─── INFORMATION SUPPLIED ───
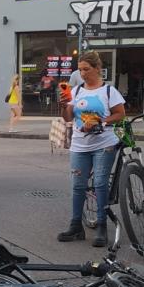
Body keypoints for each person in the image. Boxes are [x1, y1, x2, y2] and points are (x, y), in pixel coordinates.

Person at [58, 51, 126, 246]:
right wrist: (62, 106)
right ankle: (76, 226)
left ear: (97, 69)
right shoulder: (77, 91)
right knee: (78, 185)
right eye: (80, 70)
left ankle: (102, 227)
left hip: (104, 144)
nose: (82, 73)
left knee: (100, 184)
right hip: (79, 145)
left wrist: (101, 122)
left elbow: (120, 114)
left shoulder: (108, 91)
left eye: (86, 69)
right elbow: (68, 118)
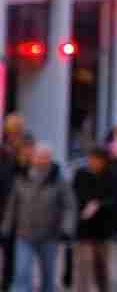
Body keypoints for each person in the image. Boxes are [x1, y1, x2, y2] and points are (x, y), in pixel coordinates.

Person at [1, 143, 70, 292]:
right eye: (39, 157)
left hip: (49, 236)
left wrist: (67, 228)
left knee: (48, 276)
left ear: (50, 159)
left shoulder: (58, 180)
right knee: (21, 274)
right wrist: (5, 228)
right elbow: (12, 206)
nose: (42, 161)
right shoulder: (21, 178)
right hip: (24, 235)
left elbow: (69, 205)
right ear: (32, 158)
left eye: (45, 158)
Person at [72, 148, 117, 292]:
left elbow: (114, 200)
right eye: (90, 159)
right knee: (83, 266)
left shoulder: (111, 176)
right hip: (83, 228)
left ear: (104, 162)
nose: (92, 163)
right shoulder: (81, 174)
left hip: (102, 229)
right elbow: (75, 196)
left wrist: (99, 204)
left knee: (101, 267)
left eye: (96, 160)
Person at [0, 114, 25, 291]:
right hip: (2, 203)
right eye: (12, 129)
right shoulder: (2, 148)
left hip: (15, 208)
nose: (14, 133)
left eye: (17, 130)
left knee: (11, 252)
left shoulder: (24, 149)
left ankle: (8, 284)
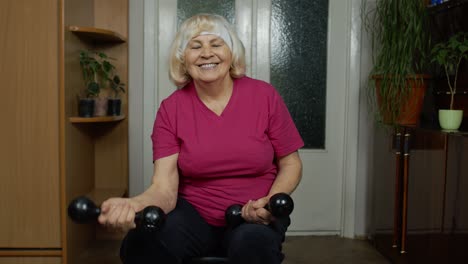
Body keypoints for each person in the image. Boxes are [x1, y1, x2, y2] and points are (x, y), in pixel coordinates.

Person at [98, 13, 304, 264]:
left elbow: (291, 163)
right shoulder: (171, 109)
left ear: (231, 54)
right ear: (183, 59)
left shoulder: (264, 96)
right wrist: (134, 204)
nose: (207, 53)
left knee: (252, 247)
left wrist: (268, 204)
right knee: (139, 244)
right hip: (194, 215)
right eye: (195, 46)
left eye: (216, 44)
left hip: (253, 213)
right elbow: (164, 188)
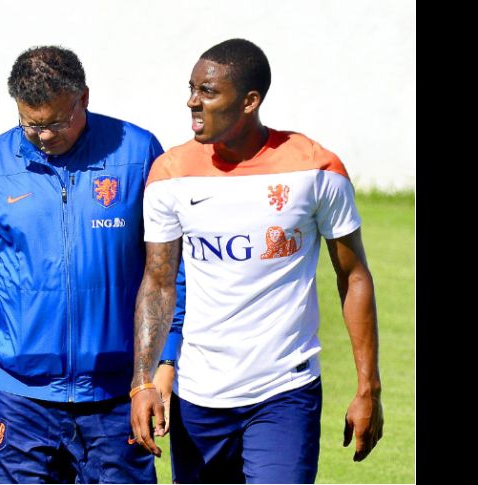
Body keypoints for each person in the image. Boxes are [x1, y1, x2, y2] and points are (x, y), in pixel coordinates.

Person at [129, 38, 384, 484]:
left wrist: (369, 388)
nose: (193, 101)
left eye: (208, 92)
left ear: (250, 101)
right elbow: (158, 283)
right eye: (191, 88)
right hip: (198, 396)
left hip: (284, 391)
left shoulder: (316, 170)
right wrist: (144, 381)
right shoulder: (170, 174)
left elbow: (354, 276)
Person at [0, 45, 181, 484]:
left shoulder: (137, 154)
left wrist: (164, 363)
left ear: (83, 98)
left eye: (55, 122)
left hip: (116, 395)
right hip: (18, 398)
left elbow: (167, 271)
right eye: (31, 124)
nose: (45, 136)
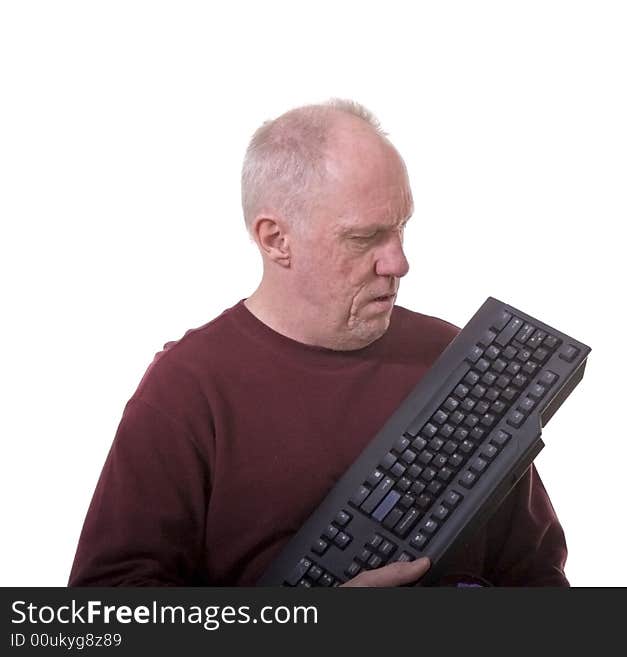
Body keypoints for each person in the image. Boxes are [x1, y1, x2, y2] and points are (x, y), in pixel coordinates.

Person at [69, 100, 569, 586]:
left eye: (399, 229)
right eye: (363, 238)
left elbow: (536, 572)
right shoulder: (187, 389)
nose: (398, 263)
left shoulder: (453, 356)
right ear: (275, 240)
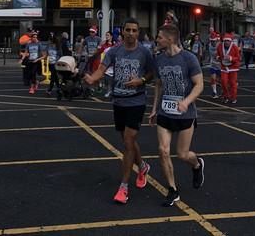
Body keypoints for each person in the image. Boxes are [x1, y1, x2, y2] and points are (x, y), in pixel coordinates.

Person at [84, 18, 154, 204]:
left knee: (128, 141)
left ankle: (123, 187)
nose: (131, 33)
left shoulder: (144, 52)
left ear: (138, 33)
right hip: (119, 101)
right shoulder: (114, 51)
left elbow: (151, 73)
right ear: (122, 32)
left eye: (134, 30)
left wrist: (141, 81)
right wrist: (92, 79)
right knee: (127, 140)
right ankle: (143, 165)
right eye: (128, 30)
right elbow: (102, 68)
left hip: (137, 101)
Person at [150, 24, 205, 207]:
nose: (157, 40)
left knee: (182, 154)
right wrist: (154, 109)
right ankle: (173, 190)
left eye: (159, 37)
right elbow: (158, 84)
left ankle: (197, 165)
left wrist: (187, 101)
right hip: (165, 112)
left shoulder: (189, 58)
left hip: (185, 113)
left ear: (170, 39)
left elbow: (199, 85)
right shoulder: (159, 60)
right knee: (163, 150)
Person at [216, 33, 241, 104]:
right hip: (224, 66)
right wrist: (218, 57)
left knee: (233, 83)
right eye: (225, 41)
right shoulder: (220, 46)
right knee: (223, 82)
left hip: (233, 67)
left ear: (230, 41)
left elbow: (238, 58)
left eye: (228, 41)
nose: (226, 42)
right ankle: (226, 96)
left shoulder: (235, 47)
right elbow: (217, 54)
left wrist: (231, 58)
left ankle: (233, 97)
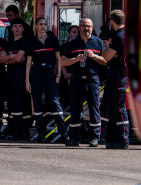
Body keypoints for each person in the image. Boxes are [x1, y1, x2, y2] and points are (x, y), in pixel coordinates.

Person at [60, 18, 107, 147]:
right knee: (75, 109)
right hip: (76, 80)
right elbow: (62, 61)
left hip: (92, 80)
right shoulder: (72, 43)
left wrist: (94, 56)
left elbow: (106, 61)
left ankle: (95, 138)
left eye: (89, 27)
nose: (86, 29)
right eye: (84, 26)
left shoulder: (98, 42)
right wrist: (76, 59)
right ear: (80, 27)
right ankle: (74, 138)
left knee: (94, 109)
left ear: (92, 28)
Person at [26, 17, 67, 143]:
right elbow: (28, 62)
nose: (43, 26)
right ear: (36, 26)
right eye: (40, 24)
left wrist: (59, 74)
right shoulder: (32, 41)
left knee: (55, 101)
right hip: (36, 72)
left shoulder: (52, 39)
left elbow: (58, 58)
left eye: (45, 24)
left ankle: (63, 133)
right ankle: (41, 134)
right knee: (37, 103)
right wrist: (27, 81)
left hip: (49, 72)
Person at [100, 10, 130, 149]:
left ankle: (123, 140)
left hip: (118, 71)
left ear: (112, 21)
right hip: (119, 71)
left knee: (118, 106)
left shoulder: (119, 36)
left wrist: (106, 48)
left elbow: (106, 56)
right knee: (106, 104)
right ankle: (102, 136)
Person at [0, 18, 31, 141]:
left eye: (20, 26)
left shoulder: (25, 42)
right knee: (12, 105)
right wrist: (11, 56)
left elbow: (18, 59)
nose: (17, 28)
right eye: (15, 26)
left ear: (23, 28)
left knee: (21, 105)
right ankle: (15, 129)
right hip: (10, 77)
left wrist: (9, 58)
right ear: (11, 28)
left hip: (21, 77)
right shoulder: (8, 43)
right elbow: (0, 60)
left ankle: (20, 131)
───
─── INFORMATION SUPPLIED ───
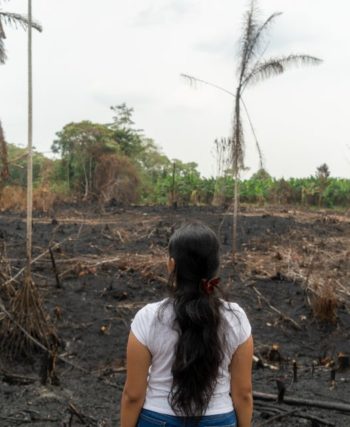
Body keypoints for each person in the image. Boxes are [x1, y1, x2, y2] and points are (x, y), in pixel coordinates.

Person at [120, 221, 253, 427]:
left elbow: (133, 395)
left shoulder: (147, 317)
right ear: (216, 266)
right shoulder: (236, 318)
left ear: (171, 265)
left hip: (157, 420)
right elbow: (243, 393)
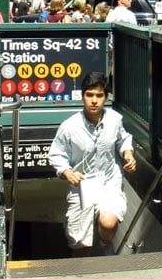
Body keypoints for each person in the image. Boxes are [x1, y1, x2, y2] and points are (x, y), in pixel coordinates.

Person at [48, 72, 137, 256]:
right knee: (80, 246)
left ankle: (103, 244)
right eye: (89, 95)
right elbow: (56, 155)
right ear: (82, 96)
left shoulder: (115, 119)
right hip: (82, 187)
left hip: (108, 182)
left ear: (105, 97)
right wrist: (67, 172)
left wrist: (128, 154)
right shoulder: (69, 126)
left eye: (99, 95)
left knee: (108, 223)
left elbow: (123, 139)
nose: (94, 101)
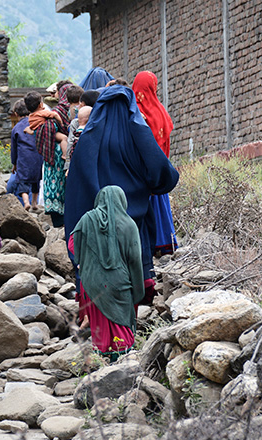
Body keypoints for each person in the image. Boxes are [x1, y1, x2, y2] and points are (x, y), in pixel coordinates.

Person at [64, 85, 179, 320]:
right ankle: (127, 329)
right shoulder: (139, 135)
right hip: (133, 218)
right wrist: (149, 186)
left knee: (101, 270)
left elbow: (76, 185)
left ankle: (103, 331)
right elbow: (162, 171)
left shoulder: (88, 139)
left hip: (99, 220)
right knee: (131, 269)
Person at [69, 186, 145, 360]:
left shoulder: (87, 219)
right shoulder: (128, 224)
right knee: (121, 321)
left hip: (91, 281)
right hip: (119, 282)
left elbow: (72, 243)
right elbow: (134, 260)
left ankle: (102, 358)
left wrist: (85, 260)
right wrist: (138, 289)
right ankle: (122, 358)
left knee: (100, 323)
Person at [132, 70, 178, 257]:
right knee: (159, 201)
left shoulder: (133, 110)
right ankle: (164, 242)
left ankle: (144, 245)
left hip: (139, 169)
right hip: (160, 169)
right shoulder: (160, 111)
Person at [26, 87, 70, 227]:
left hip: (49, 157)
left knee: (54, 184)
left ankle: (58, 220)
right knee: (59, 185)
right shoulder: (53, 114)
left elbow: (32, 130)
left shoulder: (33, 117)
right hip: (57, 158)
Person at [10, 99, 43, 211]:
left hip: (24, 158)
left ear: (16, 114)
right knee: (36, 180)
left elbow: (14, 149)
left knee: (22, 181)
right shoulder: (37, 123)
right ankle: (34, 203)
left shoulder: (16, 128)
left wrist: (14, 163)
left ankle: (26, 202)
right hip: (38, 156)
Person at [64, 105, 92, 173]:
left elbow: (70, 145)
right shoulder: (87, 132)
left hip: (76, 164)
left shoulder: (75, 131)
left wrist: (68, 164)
───
WORK TO BE COMPLETED:
Send back exactly the lines of the listing above starting at the one with "right knee: (12, 105)" and ending at the one with "right shoulder: (8, 43)", inclusive, and no others.

EXERCISE SOLUTION:
right knee: (12, 105)
right wrist: (11, 56)
left elbow: (18, 59)
nose: (17, 28)
right eye: (15, 26)
left ear: (23, 28)
left knee: (21, 105)
right ankle: (15, 129)
right hip: (10, 77)
left wrist: (9, 58)
right ear: (11, 28)
left hip: (21, 77)
right shoulder: (8, 43)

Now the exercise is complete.